Gender-neutral housing pilot passes
Borrowing a shirt or a pair of jeans from your roommate may soon become a less innocuous proposition. Last week, Carnegie Mellon approved student body President Karl Sjogren and Vice-President Andrea Hamilton’s proposed gender-neutral housing pilot study. The study will reserve Shady Oak Apartments for students who wish to live with a roommate of the opposite sex.
The option will be available for current students participating in Room Draw this semster. During Room Draw, students interested in participating in the pilot study will be given the opportunity to select “male,” “female,” or “no preference” when requesting their roommate for next semester.
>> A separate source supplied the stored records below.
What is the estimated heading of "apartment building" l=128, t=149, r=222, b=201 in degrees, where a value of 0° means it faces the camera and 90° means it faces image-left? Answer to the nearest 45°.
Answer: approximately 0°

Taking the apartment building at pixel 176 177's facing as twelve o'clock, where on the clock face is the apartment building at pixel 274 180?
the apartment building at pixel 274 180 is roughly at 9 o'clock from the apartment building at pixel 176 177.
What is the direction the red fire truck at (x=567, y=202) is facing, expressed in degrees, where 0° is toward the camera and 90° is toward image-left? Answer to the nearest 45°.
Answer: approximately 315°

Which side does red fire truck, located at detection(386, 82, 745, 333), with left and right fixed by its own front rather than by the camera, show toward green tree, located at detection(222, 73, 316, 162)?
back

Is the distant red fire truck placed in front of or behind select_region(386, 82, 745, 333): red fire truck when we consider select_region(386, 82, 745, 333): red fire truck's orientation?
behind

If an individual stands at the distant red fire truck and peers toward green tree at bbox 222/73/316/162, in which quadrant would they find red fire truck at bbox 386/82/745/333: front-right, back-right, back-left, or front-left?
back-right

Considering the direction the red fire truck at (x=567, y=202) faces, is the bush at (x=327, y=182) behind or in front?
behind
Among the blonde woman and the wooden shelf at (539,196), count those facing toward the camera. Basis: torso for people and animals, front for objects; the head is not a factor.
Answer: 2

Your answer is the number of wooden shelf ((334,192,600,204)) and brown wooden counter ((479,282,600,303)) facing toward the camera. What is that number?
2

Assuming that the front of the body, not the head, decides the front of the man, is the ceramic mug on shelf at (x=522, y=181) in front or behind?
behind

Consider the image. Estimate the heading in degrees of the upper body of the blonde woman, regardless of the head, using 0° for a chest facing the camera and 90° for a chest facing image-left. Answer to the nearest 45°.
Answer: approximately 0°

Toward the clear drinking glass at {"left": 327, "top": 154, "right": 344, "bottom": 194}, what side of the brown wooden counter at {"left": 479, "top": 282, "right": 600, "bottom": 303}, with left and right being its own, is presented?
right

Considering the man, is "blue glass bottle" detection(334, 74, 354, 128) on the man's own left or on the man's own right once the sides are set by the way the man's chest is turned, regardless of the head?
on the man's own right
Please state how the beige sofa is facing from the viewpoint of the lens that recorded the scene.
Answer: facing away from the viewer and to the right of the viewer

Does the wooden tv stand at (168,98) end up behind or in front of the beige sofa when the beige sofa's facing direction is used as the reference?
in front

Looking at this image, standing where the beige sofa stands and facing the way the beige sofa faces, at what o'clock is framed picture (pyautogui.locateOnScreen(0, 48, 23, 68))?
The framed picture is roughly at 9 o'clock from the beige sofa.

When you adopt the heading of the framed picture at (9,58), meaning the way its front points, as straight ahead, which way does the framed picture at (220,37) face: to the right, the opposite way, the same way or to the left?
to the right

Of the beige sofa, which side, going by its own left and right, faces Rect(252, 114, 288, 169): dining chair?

Students can also request to be “pulled in” to an apartment by a member of the opposite sex or decide to room with a specific person of the opposite sex prior to selecting a living space, according to (www.karlandrea.com).
The study allows students who want to live with someone of the opposite sex to do so while staying in the campus housing system, rather than being forced to move off campus. Each Shady Oak apartment contains one or two bedrooms and a private bathroom. While the apartments will be initially reserved for students in the pilot study, those apartments that are not filled by students participating in the study will be made available to students who want traditional housing arrangements.
Incoming first-year students cannot request to participate in the study. If a first-year student is placed in gender-neutral housing, his or her family must be informed before the student is allowed to move in, according to the terms of the proposal.
The university has been considering the idea for a number of years but decided to implement the study only after Sjogren and Hamilton presented their formal proposal for such a system.
The purpose of the pilot study is to explore whether or not Carnegie Mellon is capable of sustaining mixed-gender living in campus housing, other than the limited co-ed arrangements currently available in special-interest housing.
The proposed study has been met with varied levels of support on campus. In interviews conducted by the Pittsburgh Post-Gazette, students’ responses ranged from doubts about residents’ maturity to claims that co-ed living is good preparation for life after college.
Carnegie Mellon will join approximately 30 other colleges and universities nationwide that currently offer mixed-gender housing options.